**Required work:**
Show every line from the data below that includes "AddToInventory".

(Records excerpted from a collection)
##########

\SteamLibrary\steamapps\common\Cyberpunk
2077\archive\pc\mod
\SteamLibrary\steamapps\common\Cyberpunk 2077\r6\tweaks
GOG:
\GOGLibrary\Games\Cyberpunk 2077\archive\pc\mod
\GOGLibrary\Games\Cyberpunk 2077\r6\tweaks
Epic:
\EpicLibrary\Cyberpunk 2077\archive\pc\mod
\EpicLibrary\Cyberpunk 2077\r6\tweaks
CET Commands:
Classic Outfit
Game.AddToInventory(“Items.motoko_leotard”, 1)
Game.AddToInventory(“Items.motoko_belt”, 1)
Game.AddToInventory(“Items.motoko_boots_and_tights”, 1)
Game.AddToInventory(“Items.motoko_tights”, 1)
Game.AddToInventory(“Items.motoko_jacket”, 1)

##########

**Exercise output:**
Game.AddToInventory(“Items.motoko_leotard”, 1)
Game.AddToInventory(“Items.motoko_belt”, 1)
Game.AddToInventory(“Items.motoko_boots_and_tights”, 1)
Game.AddToInventory(“Items.motoko_tights”, 1)
Game.AddToInventory(“Items.motoko_jacket”, 1)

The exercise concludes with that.